● **What is required**: In the listing below, print exactly the lines between the line holding "(721, 469) = (899, 695): yellow" and the line holding "(527, 204) = (623, 200): picture", inclusive, and no more.

** Extracted material follows **

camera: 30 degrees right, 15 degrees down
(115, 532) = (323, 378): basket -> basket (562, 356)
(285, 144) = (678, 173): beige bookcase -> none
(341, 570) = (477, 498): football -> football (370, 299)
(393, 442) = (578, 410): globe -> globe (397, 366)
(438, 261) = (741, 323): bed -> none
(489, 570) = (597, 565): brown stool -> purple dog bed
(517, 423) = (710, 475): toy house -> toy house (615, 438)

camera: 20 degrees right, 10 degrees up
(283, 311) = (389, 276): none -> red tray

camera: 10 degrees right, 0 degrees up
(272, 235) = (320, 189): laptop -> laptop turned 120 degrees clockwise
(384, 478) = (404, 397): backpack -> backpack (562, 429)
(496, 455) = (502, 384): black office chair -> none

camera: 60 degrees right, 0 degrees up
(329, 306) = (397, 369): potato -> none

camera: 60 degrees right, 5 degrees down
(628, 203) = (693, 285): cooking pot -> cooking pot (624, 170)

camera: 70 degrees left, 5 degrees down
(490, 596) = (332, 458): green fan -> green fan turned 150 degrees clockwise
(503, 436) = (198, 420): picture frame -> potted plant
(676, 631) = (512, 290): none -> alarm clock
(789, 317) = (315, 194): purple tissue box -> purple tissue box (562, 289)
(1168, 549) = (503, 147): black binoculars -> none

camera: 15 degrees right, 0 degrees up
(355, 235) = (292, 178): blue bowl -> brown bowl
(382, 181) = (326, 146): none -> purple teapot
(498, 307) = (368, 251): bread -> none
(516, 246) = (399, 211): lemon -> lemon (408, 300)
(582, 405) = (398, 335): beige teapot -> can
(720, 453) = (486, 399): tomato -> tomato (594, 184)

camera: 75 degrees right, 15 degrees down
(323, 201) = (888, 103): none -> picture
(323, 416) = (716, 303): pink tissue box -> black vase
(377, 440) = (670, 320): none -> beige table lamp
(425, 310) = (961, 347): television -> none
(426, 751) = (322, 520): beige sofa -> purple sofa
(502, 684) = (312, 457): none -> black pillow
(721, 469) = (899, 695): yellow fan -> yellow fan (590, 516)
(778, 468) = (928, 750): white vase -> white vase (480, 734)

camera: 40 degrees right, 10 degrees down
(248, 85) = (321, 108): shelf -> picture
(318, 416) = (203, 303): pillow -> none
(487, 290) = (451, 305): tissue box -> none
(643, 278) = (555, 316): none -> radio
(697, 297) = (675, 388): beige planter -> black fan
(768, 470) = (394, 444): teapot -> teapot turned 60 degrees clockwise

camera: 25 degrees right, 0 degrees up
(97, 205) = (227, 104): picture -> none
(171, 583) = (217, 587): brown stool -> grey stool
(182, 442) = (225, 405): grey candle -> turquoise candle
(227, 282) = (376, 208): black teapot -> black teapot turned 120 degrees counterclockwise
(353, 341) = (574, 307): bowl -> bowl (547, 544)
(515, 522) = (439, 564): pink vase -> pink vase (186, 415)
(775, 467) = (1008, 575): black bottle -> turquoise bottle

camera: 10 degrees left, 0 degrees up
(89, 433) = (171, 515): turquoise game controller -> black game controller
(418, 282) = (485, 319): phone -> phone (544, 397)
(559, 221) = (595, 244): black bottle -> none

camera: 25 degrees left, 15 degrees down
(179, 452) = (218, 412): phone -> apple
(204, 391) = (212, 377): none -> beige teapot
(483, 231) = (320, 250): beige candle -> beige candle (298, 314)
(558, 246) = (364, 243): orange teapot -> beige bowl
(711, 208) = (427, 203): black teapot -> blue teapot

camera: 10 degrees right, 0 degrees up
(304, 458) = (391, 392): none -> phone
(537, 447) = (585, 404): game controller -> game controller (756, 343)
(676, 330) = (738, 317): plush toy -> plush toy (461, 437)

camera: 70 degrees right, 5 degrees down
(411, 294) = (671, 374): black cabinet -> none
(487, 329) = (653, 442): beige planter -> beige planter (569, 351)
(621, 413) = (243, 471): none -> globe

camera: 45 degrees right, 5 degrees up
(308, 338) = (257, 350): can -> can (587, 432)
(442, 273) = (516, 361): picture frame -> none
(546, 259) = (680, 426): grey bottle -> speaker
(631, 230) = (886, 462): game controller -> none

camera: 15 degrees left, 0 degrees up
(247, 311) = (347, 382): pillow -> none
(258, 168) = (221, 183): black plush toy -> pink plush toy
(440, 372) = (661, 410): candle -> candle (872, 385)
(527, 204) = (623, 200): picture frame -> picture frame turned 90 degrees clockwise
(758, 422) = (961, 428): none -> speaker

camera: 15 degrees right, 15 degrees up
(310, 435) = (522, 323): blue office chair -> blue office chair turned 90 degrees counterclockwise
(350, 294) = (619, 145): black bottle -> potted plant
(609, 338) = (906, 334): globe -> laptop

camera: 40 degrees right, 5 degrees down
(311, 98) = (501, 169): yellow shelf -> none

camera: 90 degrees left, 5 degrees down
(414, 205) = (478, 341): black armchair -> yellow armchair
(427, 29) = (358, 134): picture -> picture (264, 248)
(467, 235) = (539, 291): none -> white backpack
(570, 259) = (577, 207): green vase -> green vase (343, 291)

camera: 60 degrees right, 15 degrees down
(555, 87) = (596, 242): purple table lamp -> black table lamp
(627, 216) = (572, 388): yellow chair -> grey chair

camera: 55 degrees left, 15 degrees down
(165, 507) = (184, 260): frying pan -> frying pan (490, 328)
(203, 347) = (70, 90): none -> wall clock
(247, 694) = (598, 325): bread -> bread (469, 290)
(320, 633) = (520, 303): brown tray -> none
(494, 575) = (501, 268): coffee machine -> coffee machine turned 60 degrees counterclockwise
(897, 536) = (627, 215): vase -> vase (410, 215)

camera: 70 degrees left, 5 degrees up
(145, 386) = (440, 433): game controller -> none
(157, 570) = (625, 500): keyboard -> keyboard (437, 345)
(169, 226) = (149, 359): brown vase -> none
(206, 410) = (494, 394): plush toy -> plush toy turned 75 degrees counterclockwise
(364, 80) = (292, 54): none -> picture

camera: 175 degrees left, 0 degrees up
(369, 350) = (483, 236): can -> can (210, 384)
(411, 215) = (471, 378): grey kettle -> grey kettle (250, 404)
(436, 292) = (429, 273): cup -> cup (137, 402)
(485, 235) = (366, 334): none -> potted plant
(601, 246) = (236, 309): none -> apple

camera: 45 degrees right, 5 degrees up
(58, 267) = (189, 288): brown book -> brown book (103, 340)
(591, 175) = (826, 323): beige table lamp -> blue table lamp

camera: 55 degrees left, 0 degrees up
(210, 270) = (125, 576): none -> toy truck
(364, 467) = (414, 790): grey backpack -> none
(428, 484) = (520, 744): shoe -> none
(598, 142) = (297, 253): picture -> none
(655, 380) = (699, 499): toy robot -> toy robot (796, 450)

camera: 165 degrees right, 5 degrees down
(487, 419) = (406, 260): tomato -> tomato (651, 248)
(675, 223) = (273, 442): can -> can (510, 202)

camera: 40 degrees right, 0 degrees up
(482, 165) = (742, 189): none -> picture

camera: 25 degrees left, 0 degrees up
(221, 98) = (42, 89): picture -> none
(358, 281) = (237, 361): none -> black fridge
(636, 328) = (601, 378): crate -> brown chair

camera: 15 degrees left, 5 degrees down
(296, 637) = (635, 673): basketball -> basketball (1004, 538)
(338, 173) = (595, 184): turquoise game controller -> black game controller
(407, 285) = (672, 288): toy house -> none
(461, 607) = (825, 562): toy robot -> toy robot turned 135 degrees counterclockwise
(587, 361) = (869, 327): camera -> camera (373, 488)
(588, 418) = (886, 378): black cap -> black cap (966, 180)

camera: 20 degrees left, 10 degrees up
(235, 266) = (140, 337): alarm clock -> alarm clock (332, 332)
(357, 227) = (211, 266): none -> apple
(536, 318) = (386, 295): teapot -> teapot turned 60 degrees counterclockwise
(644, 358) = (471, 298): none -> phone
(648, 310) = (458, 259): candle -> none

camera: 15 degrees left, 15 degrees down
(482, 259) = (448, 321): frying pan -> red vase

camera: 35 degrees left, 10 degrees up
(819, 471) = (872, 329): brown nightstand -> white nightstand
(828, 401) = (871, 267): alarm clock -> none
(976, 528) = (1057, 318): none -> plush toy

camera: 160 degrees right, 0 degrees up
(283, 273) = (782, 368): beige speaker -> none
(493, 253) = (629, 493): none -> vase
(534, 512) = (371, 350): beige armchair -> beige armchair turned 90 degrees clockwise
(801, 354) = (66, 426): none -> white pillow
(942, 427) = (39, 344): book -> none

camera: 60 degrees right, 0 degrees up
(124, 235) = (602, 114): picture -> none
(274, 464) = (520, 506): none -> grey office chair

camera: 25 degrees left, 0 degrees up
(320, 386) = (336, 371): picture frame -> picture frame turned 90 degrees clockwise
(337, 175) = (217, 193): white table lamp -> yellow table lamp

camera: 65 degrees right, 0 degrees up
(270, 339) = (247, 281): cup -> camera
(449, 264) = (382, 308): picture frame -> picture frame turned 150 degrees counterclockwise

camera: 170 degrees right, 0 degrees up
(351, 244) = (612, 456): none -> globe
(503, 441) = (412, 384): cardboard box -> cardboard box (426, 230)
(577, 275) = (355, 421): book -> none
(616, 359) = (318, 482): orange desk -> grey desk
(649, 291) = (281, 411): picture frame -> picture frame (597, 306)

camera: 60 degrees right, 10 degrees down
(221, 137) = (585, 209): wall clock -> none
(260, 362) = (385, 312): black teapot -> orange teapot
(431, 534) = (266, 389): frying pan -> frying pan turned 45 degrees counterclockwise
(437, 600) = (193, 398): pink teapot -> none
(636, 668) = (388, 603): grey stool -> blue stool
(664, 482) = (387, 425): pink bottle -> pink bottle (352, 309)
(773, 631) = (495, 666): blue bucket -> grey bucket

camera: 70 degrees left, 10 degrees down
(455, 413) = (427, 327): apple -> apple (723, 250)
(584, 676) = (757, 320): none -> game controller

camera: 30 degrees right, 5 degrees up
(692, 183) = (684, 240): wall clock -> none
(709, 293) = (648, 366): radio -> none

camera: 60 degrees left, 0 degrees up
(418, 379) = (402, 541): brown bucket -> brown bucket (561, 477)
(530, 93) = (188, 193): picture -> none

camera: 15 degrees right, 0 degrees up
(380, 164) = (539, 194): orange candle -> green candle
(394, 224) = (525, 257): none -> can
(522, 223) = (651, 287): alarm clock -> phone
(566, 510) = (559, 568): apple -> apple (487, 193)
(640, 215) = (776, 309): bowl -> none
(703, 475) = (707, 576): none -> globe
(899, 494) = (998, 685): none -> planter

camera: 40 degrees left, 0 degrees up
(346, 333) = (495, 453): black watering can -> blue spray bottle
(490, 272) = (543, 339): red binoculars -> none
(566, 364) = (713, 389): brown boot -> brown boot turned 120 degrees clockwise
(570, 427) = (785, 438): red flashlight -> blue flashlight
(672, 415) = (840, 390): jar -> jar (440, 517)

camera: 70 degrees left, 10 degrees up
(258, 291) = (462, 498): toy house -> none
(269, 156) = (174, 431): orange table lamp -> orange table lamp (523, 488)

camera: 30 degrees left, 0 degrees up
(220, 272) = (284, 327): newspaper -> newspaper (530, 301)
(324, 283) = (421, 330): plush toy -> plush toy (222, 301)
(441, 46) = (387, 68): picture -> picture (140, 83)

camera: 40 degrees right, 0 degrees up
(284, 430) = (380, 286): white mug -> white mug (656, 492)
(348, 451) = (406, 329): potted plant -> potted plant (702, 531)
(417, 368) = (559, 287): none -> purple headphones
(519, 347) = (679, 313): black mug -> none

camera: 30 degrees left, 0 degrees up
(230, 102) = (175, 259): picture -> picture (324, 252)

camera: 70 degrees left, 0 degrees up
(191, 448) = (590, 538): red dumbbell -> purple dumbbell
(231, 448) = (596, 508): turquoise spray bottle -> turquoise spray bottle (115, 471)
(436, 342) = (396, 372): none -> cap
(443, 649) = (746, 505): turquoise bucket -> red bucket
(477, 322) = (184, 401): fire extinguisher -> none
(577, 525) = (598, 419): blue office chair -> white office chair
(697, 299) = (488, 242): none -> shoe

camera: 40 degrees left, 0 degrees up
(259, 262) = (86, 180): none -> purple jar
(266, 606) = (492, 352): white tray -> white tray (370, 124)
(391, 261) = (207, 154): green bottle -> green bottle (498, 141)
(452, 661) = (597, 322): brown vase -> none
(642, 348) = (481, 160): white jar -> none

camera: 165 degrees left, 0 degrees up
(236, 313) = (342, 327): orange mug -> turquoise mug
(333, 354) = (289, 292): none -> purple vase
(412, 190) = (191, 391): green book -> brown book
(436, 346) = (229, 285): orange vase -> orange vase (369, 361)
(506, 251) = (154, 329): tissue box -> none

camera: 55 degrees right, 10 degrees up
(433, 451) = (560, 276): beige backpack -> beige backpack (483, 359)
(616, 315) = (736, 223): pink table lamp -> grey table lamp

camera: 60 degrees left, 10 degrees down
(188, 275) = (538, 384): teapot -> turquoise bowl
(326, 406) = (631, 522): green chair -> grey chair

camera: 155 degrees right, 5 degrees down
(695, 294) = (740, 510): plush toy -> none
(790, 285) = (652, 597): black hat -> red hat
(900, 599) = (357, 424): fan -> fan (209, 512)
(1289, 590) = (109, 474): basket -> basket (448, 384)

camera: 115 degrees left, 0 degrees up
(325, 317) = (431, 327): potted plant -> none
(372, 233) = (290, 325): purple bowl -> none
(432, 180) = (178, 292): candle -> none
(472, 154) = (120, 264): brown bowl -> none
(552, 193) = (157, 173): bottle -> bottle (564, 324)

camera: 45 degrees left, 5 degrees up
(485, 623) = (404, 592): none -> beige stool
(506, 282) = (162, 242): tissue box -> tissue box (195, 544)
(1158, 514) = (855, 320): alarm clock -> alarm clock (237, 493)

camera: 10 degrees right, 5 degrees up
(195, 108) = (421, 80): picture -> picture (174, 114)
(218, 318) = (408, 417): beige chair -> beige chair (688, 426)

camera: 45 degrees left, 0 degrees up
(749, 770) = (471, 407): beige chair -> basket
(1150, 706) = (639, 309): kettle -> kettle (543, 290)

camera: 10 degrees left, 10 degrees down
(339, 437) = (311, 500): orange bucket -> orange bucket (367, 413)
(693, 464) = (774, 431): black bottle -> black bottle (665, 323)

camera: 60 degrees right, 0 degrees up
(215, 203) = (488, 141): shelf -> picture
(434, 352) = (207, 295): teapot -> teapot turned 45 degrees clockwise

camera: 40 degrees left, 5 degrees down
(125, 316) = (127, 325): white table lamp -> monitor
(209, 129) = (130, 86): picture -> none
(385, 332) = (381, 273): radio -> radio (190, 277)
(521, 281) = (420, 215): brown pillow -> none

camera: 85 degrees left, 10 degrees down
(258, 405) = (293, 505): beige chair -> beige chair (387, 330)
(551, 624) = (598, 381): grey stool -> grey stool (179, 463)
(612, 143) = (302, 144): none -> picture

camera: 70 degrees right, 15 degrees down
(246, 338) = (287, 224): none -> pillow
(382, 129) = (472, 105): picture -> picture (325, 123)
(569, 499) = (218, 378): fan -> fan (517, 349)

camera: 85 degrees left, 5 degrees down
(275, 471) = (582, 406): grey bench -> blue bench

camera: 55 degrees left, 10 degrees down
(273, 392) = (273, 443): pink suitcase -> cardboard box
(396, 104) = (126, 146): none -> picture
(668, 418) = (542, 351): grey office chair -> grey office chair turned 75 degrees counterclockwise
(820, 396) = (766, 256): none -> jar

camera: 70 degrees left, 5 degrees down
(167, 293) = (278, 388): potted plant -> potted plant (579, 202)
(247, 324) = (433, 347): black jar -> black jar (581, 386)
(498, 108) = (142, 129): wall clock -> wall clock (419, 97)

** End of Extracted material **

● **Expected output**:
(721, 469) = (899, 695): yellow fan -> yellow fan (590, 516)
(778, 468) = (928, 750): white vase -> white vase (480, 734)

camera: 40 degrees right, 10 degrees down
(248, 85) = (321, 108): shelf -> picture
(318, 416) = (203, 303): pillow -> none
(487, 290) = (451, 305): tissue box -> none
(643, 278) = (555, 316): none -> radio
(697, 297) = (675, 388): beige planter -> black fan
(768, 470) = (394, 444): teapot -> teapot turned 60 degrees clockwise

camera: 25 degrees right, 0 degrees up
(97, 205) = (227, 104): picture -> none
(171, 583) = (217, 587): brown stool -> grey stool
(182, 442) = (225, 405): grey candle -> turquoise candle
(227, 282) = (376, 208): black teapot -> black teapot turned 120 degrees counterclockwise
(353, 341) = (574, 307): bowl -> bowl (547, 544)
(515, 522) = (439, 564): pink vase -> pink vase (186, 415)
(775, 467) = (1008, 575): black bottle -> turquoise bottle

camera: 10 degrees left, 0 degrees up
(89, 433) = (171, 515): turquoise game controller -> black game controller
(418, 282) = (485, 319): phone -> phone (544, 397)
(559, 221) = (595, 244): black bottle -> none

camera: 25 degrees left, 15 degrees down
(179, 452) = (218, 412): phone -> apple
(204, 391) = (212, 377): none -> beige teapot
(483, 231) = (320, 250): beige candle -> beige candle (298, 314)
(558, 246) = (364, 243): orange teapot -> beige bowl
(711, 208) = (427, 203): black teapot -> blue teapot

camera: 10 degrees right, 0 degrees up
(304, 458) = (391, 392): none -> phone
(537, 447) = (585, 404): game controller -> game controller (756, 343)
(676, 330) = (738, 317): plush toy -> plush toy (461, 437)

camera: 70 degrees right, 5 degrees down
(411, 294) = (671, 374): black cabinet -> none
(487, 329) = (653, 442): beige planter -> beige planter (569, 351)
(621, 413) = (243, 471): none -> globe

camera: 45 degrees right, 5 degrees up
(308, 338) = (257, 350): can -> can (587, 432)
(442, 273) = (516, 361): picture frame -> none
(546, 259) = (680, 426): grey bottle -> speaker
(631, 230) = (886, 462): game controller -> none

camera: 15 degrees left, 0 degrees up
(247, 311) = (347, 382): pillow -> none
(258, 168) = (221, 183): black plush toy -> pink plush toy
(440, 372) = (661, 410): candle -> candle (872, 385)
(527, 204) = (623, 200): picture frame -> picture frame turned 90 degrees clockwise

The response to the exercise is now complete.